The American Pain Society (APS) has published new Clinical Practice guideline on Methadone Safety in this week’s The Journal of Pain.
Methadone is a synthetic opioid narcotic approved to treat opioid addiction and chronic pain. The increase in mortality–from 800 in 1999 to 4,900 in 2008–has been significantly higher than for any other opioid medication.

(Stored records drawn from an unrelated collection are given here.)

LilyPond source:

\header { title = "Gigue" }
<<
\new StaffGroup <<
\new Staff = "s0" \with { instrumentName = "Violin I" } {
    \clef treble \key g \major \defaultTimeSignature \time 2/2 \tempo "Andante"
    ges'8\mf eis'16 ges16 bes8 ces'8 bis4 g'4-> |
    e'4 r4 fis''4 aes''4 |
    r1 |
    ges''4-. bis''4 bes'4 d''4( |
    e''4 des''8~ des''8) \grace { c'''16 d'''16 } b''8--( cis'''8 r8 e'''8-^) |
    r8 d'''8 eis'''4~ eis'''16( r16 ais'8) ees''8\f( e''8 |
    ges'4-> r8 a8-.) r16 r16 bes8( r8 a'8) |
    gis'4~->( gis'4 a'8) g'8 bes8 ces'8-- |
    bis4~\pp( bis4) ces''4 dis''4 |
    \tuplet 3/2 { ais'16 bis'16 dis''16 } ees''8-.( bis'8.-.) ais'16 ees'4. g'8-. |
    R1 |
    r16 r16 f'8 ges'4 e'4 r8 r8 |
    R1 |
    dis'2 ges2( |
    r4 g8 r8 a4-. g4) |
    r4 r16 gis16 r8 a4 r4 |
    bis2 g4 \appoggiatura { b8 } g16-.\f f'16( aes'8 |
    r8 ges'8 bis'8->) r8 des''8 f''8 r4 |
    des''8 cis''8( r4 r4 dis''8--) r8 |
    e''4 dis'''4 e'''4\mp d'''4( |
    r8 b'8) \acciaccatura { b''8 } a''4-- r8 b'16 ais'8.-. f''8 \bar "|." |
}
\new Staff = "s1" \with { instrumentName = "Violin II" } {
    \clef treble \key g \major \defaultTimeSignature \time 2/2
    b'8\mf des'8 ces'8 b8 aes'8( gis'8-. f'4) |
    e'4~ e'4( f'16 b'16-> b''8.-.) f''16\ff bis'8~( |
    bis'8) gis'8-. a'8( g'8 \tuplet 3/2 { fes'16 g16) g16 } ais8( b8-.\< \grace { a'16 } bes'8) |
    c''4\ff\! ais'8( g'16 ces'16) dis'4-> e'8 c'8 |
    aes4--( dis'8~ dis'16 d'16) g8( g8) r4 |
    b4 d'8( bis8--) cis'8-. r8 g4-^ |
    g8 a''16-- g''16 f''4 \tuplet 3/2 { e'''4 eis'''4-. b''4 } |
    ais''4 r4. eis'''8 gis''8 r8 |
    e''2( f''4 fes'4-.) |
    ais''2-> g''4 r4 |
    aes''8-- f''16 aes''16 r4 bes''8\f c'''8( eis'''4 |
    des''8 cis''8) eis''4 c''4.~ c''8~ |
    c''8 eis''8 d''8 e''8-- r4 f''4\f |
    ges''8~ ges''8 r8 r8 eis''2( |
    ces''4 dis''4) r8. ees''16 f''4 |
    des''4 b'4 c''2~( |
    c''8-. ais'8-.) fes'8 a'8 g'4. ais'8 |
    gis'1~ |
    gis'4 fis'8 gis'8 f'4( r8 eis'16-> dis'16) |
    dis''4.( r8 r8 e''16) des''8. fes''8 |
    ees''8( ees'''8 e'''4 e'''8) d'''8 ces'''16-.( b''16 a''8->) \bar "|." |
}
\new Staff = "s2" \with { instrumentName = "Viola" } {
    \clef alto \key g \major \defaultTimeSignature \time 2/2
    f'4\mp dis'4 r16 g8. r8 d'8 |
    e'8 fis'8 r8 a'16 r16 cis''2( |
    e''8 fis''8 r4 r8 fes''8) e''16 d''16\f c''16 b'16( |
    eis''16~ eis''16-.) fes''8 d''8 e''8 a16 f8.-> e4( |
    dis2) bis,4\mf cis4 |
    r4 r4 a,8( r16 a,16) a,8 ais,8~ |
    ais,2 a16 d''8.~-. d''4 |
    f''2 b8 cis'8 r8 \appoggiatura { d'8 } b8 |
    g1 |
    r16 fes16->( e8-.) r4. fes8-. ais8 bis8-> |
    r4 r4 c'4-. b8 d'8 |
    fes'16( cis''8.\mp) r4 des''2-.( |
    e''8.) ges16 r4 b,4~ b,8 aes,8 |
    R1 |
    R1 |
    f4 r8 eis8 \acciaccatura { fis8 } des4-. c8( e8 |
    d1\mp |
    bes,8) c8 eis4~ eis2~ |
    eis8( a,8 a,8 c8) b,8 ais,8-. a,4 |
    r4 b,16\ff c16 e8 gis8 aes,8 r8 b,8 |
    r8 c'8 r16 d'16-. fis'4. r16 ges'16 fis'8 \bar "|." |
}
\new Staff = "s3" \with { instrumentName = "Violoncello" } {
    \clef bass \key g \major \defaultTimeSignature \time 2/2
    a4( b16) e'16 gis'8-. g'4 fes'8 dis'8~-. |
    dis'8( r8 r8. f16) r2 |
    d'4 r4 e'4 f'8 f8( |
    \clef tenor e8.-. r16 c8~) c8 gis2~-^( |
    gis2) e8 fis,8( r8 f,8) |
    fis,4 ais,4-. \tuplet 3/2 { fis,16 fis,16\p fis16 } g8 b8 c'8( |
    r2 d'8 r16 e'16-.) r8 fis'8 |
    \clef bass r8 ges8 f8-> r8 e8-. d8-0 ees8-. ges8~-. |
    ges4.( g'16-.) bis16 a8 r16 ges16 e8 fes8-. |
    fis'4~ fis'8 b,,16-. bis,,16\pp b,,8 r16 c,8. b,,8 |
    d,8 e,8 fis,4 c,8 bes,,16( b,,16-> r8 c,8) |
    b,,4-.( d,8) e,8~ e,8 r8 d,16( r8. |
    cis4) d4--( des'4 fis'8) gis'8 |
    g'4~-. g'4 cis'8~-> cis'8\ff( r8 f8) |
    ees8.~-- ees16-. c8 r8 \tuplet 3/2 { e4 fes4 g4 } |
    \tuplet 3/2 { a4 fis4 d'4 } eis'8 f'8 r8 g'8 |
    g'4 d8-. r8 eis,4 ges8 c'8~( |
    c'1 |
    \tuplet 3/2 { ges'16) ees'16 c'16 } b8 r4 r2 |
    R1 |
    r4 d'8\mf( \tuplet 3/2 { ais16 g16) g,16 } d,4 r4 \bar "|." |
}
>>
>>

Prior clinical guidelines addressed prevention of cardiac arrhythmias caused by methadone but they did not address safety non-cardiovascular safety issues. The new clinical guidelines rate recommendations as strong or weak. Strong recommendations were based on the expert panel’s assessment that potential benefits outweigh harms or burdens or that potential harms clearly outweigh the benefits.
Some of the key recommendations include:
- Careful patient selection for methadone is essential and should be based on a thorough history, review of medical records and physical examination.
- Clinicians should counsel patients about potential risks and benefits prior to beginning methadone therapy.
- ECG exams should be performed prior to initiating methadone therapy to assess risks for arrhythmias.
- Clinicians should consider buprenorphine as an option for patients treated for opioid addiction if they have risk factors for QT prolongation.
- Methadone treatment should be started at low doses (no more than 30–40mg daily) and titrated slowly due to its long half-life.
- Urine drug testing should be performed before initiating therapy and at regular intervals for patients treated for opioid addiction.